* [Work instruction 1] Turn the stretch of entries from their first line through the line containing "KULCZYK KATARZYNA" into a numbered list, with any blank lines left out.

* [Page extract]
--------------------------------------------------
In [None]:
import pandas as pd
import numpy as np

# Finance
import mplfinance as mpf
import ta

import torch
from sklearn.preprocessing import StandardScaler, MinMaxScaler
from torch.utils.data import TensorDataset, DataLoader
import torch.nn as nn
from sklearn.model_selection import TimeSeriesSplit, train_test_split
from torch.optim import Adam

import matplotlib.pyplot as plt
import yfinance as yf

# System
from dotenv import load_dotenv
import os
from pathlib import Path
import requests
import sys
import time

sys.path.append('../') # Change the python path at runtime
from src.utils import path as path_yq


In [None]:
load_dotenv()
cur_dir = Path.cwd()

POLYGON_API_KEY = os.environ.get("POLYGON_API_KEY")

# Fetch Tick Data
- Add feature to pull from data instead of fetching

## Polygon AI

In [None]:
# TODO: Scale this up to n years
ticker = "NVDA"
max_limit = 50000
start_date = "2000-01-01"
end_date = "2024-12-31"

api_url = f"https://api.polygon.io/v2/aggs/ticker/{ticker}/range/1/day/{start_date}/{end_date}?adjusted=true&sort=asc&limit={max_limit}&apiKey={POLYGON_API_KEY}"



In [None]:
str = "N" # Reset
str = input("Confirm?")

if str == "Y":
    resp = requests.get(api_url)
    print(f"Request made.")

In [None]:
resp

In [None]:
cols = ["Date", "Open", "High", "Low", "Close", "Volume", "VWAP", "Transactions"]
if resp.status_code == 200:
    dict_list = resp.json().get('results')
    df = pd.DataFrame(dict_list)

    column_map = {
        't': 'Timestamp',
        'o': 'Open',
        'h': 'High',
        'l': 'Low',
        'c': 'Close', 
        'n': 'Transactions', # Number of trades (market activity)
        'v': 'Volume', # Number of shares traded (intensity of the activity)
        'vw': 'VWAP'
    }

    df.rename(columns=column_map, inplace=True)

    df['Datetime'] = pd.to_datetime(df['Timestamp'], unit='ms')
    df['Date'] = df['Datetime'].dt.normalize() # Remove the time and return date object

    df = df[cols]
    df.set_index(keys="Date", inplace=True)
else:
    print(f"Error fetching data: {resp.status_code}, {resp.text}")
--------------------------------------------------
* [Work instruction 2] Go on with the Polygon stock-data notebook from the point where it stops.
--------------------------------------------------
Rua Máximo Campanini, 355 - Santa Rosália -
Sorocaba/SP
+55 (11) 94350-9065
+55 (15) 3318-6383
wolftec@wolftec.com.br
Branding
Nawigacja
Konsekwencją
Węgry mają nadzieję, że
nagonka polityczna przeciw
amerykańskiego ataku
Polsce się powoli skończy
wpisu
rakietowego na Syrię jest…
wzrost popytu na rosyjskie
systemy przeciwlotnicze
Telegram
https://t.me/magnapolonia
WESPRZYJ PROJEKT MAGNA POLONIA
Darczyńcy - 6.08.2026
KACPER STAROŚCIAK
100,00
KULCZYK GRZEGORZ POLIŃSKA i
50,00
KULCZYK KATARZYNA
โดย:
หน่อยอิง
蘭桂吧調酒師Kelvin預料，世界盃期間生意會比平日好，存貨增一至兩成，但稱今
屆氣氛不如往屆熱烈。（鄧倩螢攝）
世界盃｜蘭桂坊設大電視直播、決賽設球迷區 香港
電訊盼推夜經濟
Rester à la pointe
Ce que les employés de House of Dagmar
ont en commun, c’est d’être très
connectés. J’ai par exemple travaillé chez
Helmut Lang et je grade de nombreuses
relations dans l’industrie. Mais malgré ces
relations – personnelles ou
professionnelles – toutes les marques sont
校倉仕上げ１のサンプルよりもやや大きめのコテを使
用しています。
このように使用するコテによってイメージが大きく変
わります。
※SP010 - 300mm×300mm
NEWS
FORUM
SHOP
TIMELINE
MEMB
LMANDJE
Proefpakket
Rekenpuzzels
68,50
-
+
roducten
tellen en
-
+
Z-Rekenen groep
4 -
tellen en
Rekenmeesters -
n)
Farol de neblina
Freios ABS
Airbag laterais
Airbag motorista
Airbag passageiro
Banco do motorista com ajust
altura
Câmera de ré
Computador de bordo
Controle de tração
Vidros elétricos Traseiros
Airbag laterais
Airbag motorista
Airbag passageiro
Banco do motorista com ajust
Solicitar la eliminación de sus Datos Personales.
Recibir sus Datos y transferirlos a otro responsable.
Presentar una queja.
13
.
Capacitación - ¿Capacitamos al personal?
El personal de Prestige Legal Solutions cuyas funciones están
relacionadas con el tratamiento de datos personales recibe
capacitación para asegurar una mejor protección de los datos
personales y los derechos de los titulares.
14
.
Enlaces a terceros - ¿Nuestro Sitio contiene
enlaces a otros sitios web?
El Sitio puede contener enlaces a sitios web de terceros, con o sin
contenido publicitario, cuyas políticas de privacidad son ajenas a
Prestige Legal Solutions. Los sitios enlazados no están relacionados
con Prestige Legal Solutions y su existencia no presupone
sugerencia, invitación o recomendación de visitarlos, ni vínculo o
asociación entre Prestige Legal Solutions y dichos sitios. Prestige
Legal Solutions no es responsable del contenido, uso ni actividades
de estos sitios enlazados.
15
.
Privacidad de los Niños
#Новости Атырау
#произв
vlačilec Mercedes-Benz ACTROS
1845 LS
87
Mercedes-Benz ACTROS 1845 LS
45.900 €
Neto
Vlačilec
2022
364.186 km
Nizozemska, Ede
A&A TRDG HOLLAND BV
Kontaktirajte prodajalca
--------------------------------------------------
* [Result 1]
1. Rua Máximo Campanini, 355 - Santa Rosália -
2. Sorocaba/SP
3. +55 (11) 94350-9065
4. +55 (15) 3318-6383
5. wolftec@wolftec.com.br
6. Branding
7. Nawigacja
8. Konsekwencją
9. Węgry mają nadzieję, że
10. nagonka polityczna przeciw
11. amerykańskiego ataku
12. Polsce się powoli skończy
13. wpisu
14. rakietowego na Syrię jest…
15. wzrost popytu na rosyjskie
16. systemy przeciwlotnicze
17. Telegram
18. https://t.me/magnapolonia
19. WESPRZYJ PROJEKT MAGNA POLONIA
20. Darczyńcy - 6.08.2026
21. KACPER STAROŚCIAK
22. 100,00
23. KULCZYK GRZEGORZ POLIŃSKA i
24. 50,00
25. KULCZYK KATARZYNA

* [Result 2]
## Yfinance

In [None]:
import seaborn as sns
historical_start_date = '2022-08-09'
# Define the ticker list
# Capitaland A17U, SUNT.SI cannot download
ticker_list = ['S51.SI']

# Fetch the data
data = yf.download(ticker_list, historical_start_date)['Adj Close'] # Auto adjust is false
data.index = pd.to_datetime(data.index)
display(data.tail(20))
data.plot()

plt.figure(figsize=(3,2))
sns.heatmap(data.corr(), cmap="Reds", annot=True)
plt.show()

In [None]:
df


In [None]:
root_dir = path_yq.get_root_dir(cur_dir=cur_dir)
csv_path = Path.joinpath(root_dir, "data", f"{ticker}_{start_date}_{end_date}.csv")

# Get df
try:
    df.to_csv(csv_path)
except NameError:
    print(f"df not defined, trying to fetch from csv")
    if os.path.exists(csv_path):
        df = pd.read_csv(csv_path)

In [None]:
df['Date'] = pd.to_datetime(df['Date'])
df.set_index(keys="Date", inplace=True)

mpf plot: https://github.com/matplotlib/mplfinance?tab=readme-ov-file

In [None]:
mpf.plot(df, type='candle', style='charles', figsize=(20, 10), title="OHLC Bars for NVDA", volume=True, show_nontrading=True, mav=(3, 6, 9))

In [None]:
df.isna().sum()


# Features
- Technical indicators
- Fundamental indicators
- Date features
- Holiday indicators etc.

# Preprocessing
- Train-test split
- Scale data (only fit-transform for train, but not for test)
- Decide which to predict. Have open and predict the close for the same day? Have the close for the previous day and predict next open?

In [None]:
def create_technical_indicators(tmp: pd.DataFrame):
    df = tmp.copy(deep=True)

    # Date features
    df['Year'], df['Month'], df['Day'] = df.index.year, df.index.month, df.index.day

    # Use the close price to create the indicators
    df['BB High'], df['BB Low']= ta.volatility.bollinger_hband(df['Close']), ta.volatility.bollinger_lband(df['Close'])

    
    
    # Takes the past 20 data, including the current one to calculate the mean
    df['MA_50'] = df['Close'].rolling(window=50).mean()

    df['MA_20'] = df['Close'].rolling(window=20).mean()

    df['MA_5'] = df['Close'].rolling(window=5).mean()

    df['Future Close'] = df['Close'].shift(-1)

    return df

In [None]:
df2 = create_technical_indicators(tmp=df)

In [None]:
df2

In [None]:
df2.dropna(inplace=True)
df2

## Split data

- Need to have train, val, test
- General requirements:
    - Ideally no NA values, otherwise model performance might be affected
    - Number of rows TBC, cannot be too little (not enough data to train), and cannot 
    be too much also (computationally expensive)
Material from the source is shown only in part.